Excluded-volume effects for a hadron gas in Yang-Mills theory

TL;DR

This paper investigates how excluded-volume effects influence the equation of state in pure Yang-Mills theories, revealing that glueball volume inversely correlates with mass improves model fits to lattice data.

Contribution

It introduces a detailed analysis of excluded-volume effects in Yang-Mills theories and proposes a volume-mass inverse proportionality for glueball states, enhancing the statistical model's accuracy.

Findings

Best fits occur with glueball volume inversely proportional to mass

The model aligns well with lattice results for SU(2) and SU(3)

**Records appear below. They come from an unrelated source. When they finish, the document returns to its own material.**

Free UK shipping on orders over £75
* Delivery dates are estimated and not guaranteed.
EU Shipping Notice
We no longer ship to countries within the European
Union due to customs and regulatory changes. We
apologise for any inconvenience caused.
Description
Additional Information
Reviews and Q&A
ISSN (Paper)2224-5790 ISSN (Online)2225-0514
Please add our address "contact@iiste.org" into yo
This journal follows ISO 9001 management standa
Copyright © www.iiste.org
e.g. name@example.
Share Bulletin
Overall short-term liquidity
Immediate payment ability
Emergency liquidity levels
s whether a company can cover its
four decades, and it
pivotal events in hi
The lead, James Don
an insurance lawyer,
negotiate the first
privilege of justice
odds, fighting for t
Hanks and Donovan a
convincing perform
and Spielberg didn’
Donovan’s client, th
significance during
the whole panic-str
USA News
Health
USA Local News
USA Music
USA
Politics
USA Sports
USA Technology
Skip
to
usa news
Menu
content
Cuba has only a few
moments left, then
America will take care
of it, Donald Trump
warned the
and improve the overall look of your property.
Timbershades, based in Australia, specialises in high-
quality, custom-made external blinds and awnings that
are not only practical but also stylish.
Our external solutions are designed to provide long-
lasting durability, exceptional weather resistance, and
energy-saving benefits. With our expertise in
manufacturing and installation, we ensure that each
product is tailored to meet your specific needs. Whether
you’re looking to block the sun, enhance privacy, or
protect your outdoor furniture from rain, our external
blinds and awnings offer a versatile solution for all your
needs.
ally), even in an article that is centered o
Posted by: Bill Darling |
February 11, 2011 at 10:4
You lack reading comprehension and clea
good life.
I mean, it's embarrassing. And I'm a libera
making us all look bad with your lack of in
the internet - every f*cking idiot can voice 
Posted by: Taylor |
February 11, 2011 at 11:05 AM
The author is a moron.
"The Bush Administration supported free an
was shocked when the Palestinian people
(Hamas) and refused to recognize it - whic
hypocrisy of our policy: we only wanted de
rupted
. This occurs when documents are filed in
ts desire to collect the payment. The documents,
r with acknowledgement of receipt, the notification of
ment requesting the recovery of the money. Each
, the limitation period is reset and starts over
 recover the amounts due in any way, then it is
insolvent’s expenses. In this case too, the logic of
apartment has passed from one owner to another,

Implications discussed for QCD thermodynamics

Abstract

When the multiplicities of particles produced in heavy-ion collisions are fitted to the hadron-resonance-gas model, excluded-volume effects play a significant role. In this work, we study the impact of such effects on the equation of state of pure Yang-Mills theory at low temperatures, comparing the predictions of the statistical model with lattice results. In particular, we present a detailed analysis of the SU(2) and SU(3) Yang-Mills theories: we find that, for both of them, the best fits to the equilibrium thermodynamic quantities are obtained when one assumes that the volume of different glueball states is inversely proportional to their mass. The implications of these findings for QCD are discussed.